Suite à un premier article intitulé « Un monticule à la fois : l’artiste autochtone américain Santiago X s’exprime sur la reconstruction des villes autochtones, avec Pascal Robaglia« , nous continuons dans cet l’article à la discussion en Pascal Robaglia et Santiago X.
Pascal Robaglia : Il existe plusieurs symboles dans l’histoire des tertres. Pouvez-vous expliquer leur signification ?
Santiago X : L’un des symboles les plus reconnaissables est peut-être celui du serpent. Le tertre du Grand Serpent dans l’Ohio est particulièrement bien connu et il en existe un autre dans la région de Chicago. C’étaient des sites historiques importants où des bateaux de transport des marchandises naviguaient entre des étendues d’eau. Pour les peuples autochtones, le serpent est le seuil ente la mise en danger et la prospérité. Cela représenter la mort, tout autant que le renouveau dans une vie, ce qui est représenté par sa mue. Vous pouvez souvent voir un œuf dans la gueule de certains symboles du serpent, signe du pouvoir générateur et destructeur du serpent.
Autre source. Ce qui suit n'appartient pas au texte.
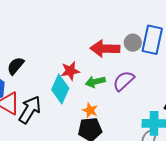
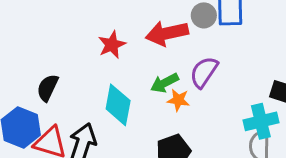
red star: (70, 71) -> (112, 45), moved
orange star: (90, 110) -> (178, 100), moved

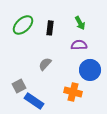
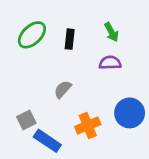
blue circle: (90, 70) -> (130, 113), moved
orange cross: (73, 92) -> (88, 126), moved, turned -36

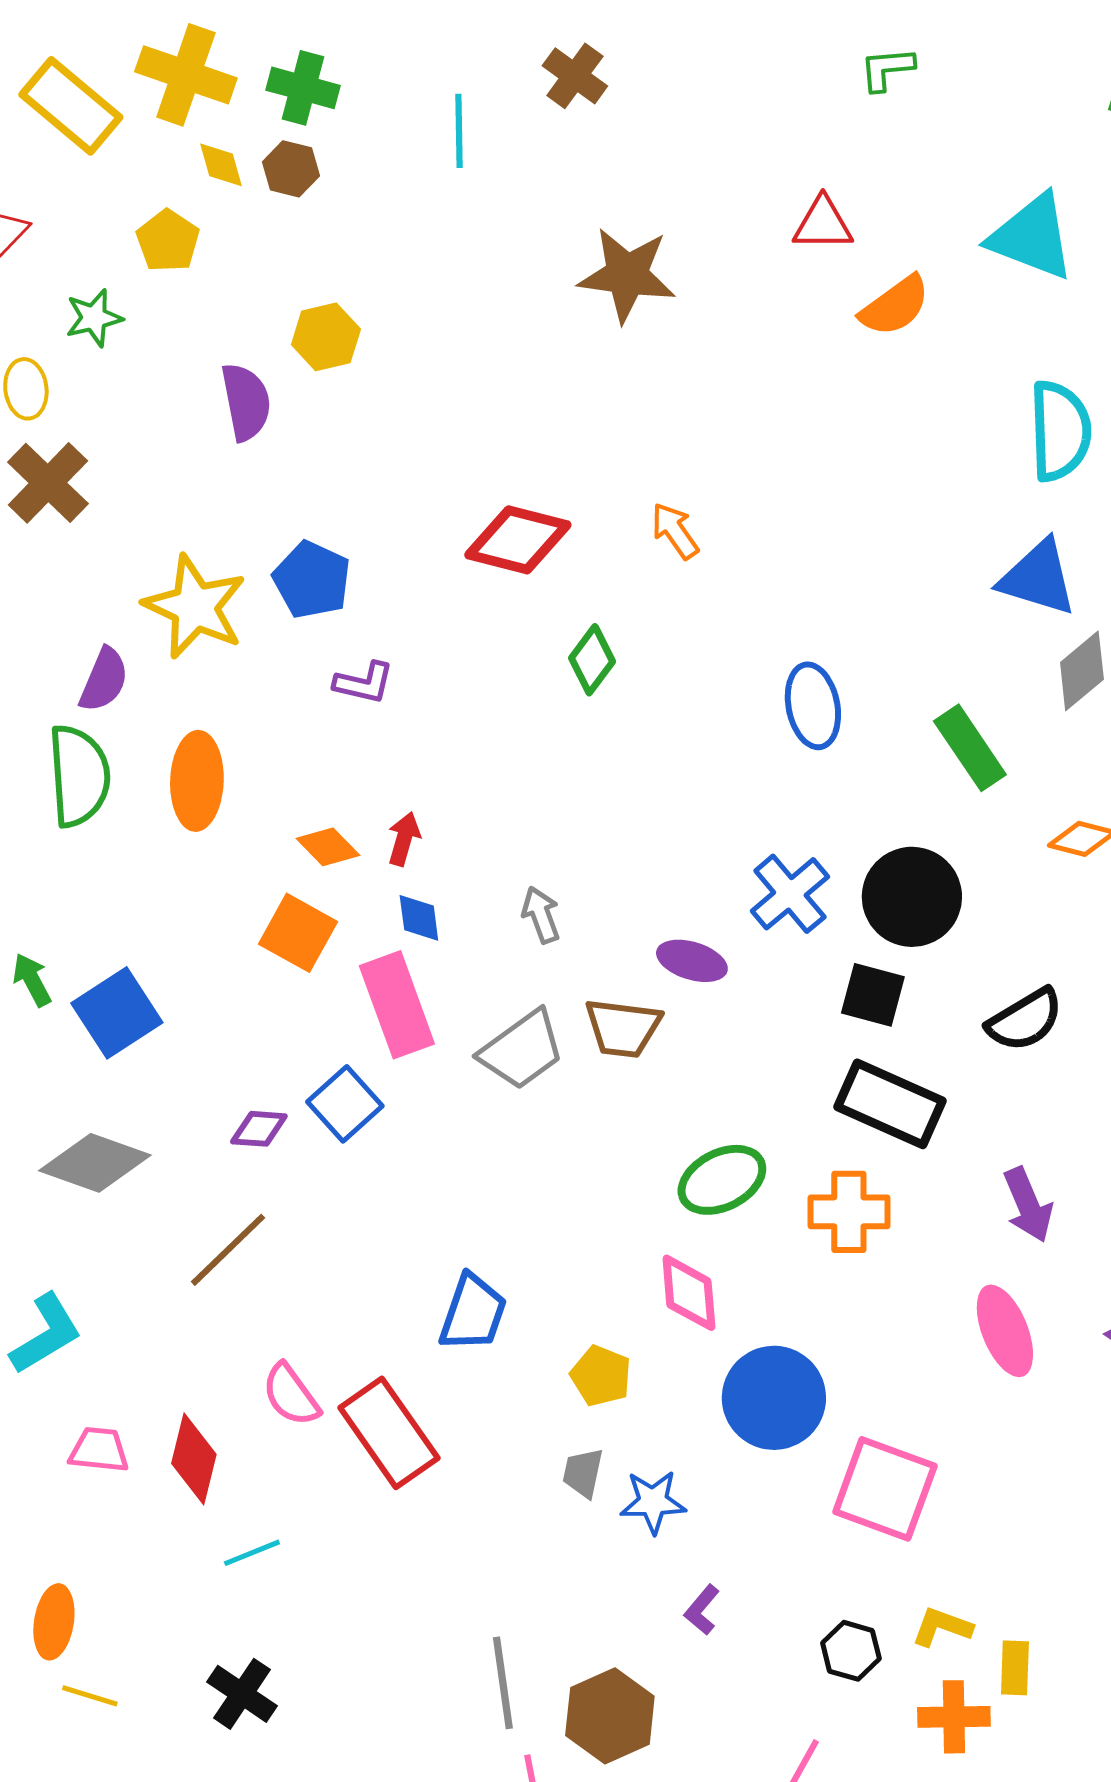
J’ai le projet de construire une effigie de serpent sur laquelle il y aura une projection numérique pour donner l’impression qu’elle est en mouvement. Ce n’est ni de la nostalgie, ni du plagiat ; il s’agit de pouvoir innover à nouveau sur notre propre terre, ce qui est au cœur de ce que signifie être un autochtone futuriste autochtone.
Pascal Robaglia : Une autre composante de votre travail pour la biennale sera installée dans le centre culturel néo-classique de Chicago, dans le centre-ville. Quelle forme cela va-t-il prendre ?
Santiago X : Du point de vue de l’architecture, j’en ai assez des faux bâtiments européens en Amérique du Nord. Ils ont déplacé des personnes et des écosystèmes pour glorifier les colonisateurs. Au centre culturel de Chicago, j’utiliserai le même langage architectural que les tumulus autochtones, mais à une plus petite échelle.
Pascal Robaglia : Les tertres en terre ne sont pas les premiers monticules que vous avez construits, n’est-ce pas?
Santiago X : Je travaille aussi beaucoup avec le streetwear. L’un de mes projets en cours consiste à créer des tertres funéraires en jersey Blackhawks de Chicago. La mascotte de l’équipe de hockey est la tête d’un Amérindien sur fond rouge, comme s’il s’agissait d’une mare de sang : elle s’approprie la culture amérindienne et valorise la violence. J’ai créé ces monticules de maillot à différents endroits de la ville. Je les détruis ensuite en faisant un feu cérémonial.
Je voulais que les gens prennent davantage conscience de ce qu’ils soutiennent. Nous devons générer plus de dialogue autour de cela. J’ai lancé le projet sur les monticules en demandant aux gens de donner leur maillot Blackhawks à détruire. Mes filles et moi-même allions aussi dans les magasins d’épargne d’occasions de la région pour acheter tous les maillots que nous pouvions trouver et, bientôt, des gens donnaient de l’argent pour les acheter.
Pascal Robaglia : Utiliser l’image de figures amérindiennes comme logos ou mascottes pour les équipes sportives est un sujet controversé aux États-Unis depuis de nombreuses années. Avez-vous reçu des réactions négatives ?
Santiago X : La plupart des gens se montrent favorables vis-à-vis de son travail. Mais étant un artiste autochtone en Amérique, la résistance est une chose quotidienne. Les artistes autochtones qui possèdent une certaine notoriété font face à l’hostilité et à une forme de ressentiments. Ce que nous faisons est finalement un travail d’amour. Espérons que nous pourrons créer un monde plus harmonieux pour tous. L’indignité est une sorte de coexistence avec la Terre et le cosmos. J’essaie de renouer avec cela par le biais de l’art et je le fais pour célébrer la mémoire de mon peuple.